Negotiators from the EU's parliament and capitals wrangled late into the night, finally emerging several hours after midnight with news of a hard-fought compromise.

"Today, the European Union delivers on its commitments," Cyprus's energy, commerce and industry minister Michael Damianos, whose country holds the EU's rotating presidency, said in a statement announcing the deal.

"Maintaining a stable, predictable and balanced transatlantic partnership is in the interest of both sides," he said.

The EU agreement puts the bloc on track to meet Trump's deadline for ratification of the deal sealed in Turnberry, Scotland between Trump and EU chief Ursula von der Leyen, and hopefully turn the page on more than a year of transatlantic trade battles.

Short of that, Trump had warned the European Union should expect "much higher" tariffs -- and had already vowed to raise duties on European cars and trucks from 15 to 25 percent.

The tariff blitz unleashed by Trump before the Turnberry accord, including hefty levies on steel, aluminium and car parts, has jolted the bloc into cultivating trade ties around the world.

But the EU cannot afford to neglect the 1.6-trillion-euro ($1.9-trillion) relationship with the United States, its largest trade partner.

- No more 'sunrise' -

To reach a compromise with member states, parliament was under pressure to renege on several amendments it added to the text that the Americans considered unacceptable.

One bone of contention was a suspension clause toughened by parliament that would scrap favourable tariff conditions for US exporters, should the United States breach the terms of the deal.

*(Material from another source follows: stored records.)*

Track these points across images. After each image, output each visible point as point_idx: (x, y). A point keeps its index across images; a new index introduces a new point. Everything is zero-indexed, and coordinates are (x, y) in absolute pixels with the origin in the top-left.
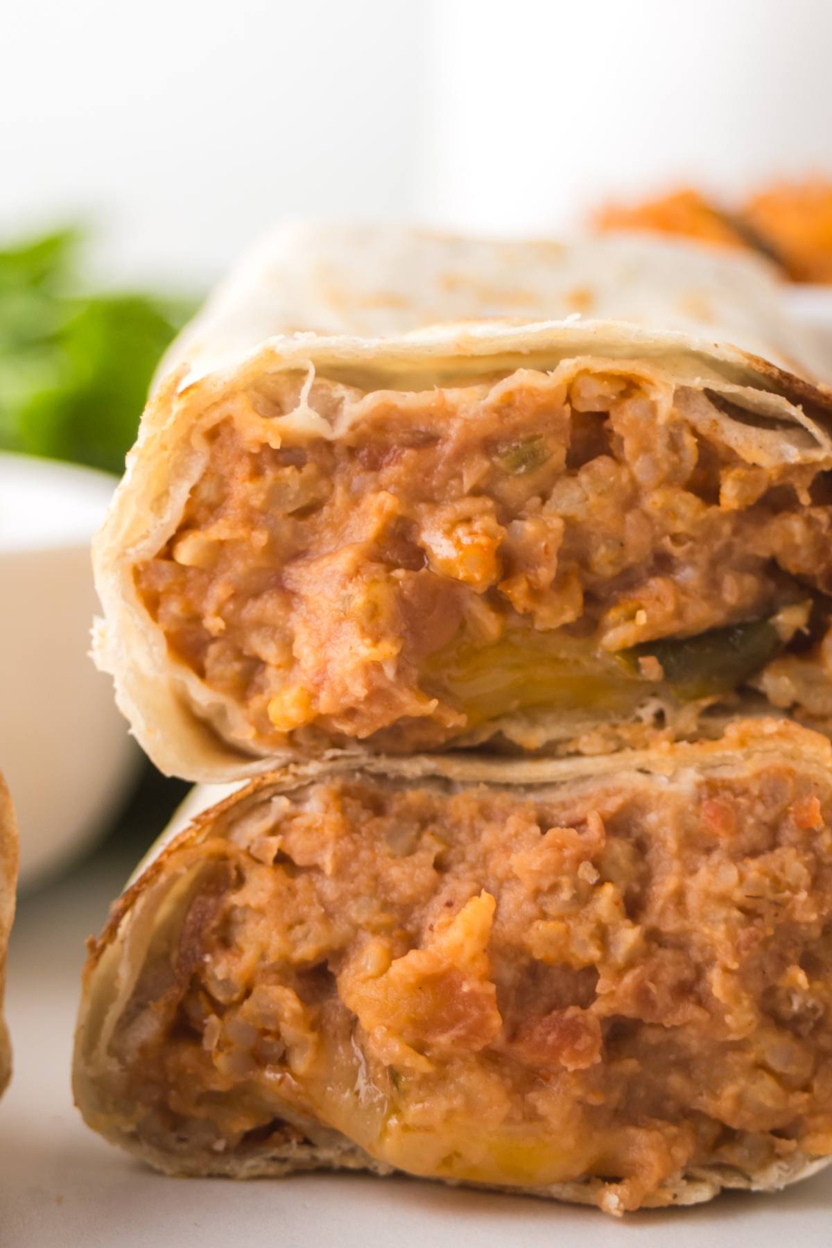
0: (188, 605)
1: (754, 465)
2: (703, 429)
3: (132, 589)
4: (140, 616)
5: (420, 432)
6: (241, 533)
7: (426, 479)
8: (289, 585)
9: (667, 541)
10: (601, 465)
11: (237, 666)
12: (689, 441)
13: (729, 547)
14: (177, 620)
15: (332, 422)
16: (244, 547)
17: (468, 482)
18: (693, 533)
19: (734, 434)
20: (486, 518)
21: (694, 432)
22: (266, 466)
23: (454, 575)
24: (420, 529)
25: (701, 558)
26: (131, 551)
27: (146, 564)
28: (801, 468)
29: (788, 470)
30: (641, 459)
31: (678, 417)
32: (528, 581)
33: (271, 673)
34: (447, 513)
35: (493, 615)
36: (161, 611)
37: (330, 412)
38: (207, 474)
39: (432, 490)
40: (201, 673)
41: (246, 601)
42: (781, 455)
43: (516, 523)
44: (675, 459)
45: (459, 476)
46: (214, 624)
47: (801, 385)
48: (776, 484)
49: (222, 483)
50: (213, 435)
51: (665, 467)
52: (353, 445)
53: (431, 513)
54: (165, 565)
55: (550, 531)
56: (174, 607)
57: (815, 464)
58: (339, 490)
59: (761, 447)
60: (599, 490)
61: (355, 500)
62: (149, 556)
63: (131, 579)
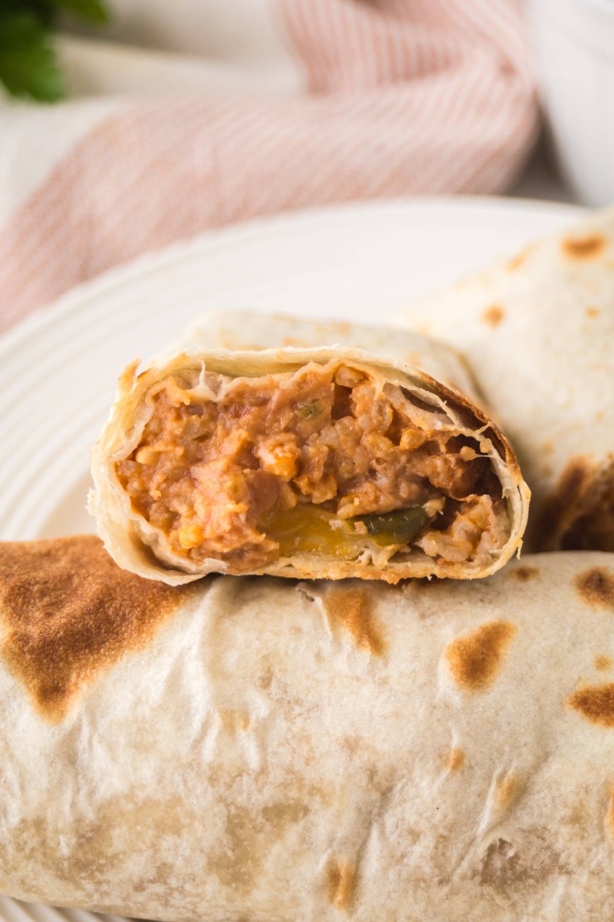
0: (143, 483)
1: (419, 428)
2: (397, 406)
3: (114, 474)
4: (118, 489)
5: (260, 398)
6: (170, 448)
7: (262, 423)
8: (194, 475)
9: (374, 462)
10: (346, 420)
11: (166, 515)
12: (388, 410)
13: (404, 469)
14: (136, 491)
15: (216, 393)
16: (171, 455)
17: (283, 424)
18: (386, 459)
19: (412, 412)
20: (291, 444)
21: (392, 407)
22: (183, 415)
23: (274, 472)
24: (258, 448)
25: (390, 473)
26: (114, 455)
27: (121, 462)
28: (443, 433)
29: (436, 433)
30: (363, 416)
31: (384, 398)
32: (308, 478)
33: (183, 520)
34: (271, 441)
35: (293, 494)
36: (129, 486)
37: (216, 388)
38: (154, 417)
39: (265, 428)
40: (148, 519)
41: (172, 483)
42: (433, 425)
43: (305, 447)
44: (381, 418)
45: (278, 421)
46: (155, 494)
47: (446, 391)
48: (429, 440)
49: (160, 422)
50: (156, 398)
51: (375, 422)
52: (227, 405)
53: (264, 440)
54: (131, 463)
55: (322, 452)
56: (135, 485)
57: (449, 432)
58: (220, 428)
59: (423, 420)
60: (345, 433)
61: (227, 433)
62: (123, 458)
63: (114, 469)
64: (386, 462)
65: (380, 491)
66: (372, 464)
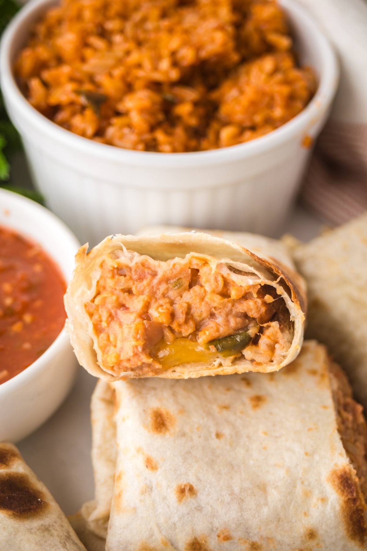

According to lawmakers, parliament agreed to scale back its demands -- and the final text notably gave the United States until the end of the year to drop surtaxes above 15 percent on steel components, rather than insisting on it as a precondition.

Another fight was over so-called "sunrise" and "sunset" clauses under which the EU side of the accord would kick in once the United States makes fully good on its pledges, and would expire unless renewed in 2028.

The sunrise clause was removed altogether, while the sunset was pushed back to the end of 2029, lawmakers said.

The head of parliament's trade committee, Bernd Lange, faced the challenge of hammering out a common stance between the parliament's different factions, which were haggling until the last moment.

Lange played down the concessions extracted from lawmakers, declaring after the deal was announced that "parliament has prevailed with its demands for a comprehensive safety net."

"There is a suspension mechanism if the US does not abide by the deal, a monitoring mechanism for the impact on our economy, provisions for unjustified tariffs on certain products, an expiry date for the legislation, and strong involvement of the European Parliament," he said.

The EU parliament's conditional green light in March came after months of delay caused by Trump's designs on Greenland and a US Supreme Court ruling striking down many of the president's tariffs.

The assembly's largest force, the conservative European People's Party (EPP), to which von der Leyen belongs, was pushing hard to finally implement the accord, which it says is vital to ending damaging uncertainty for EU businesses.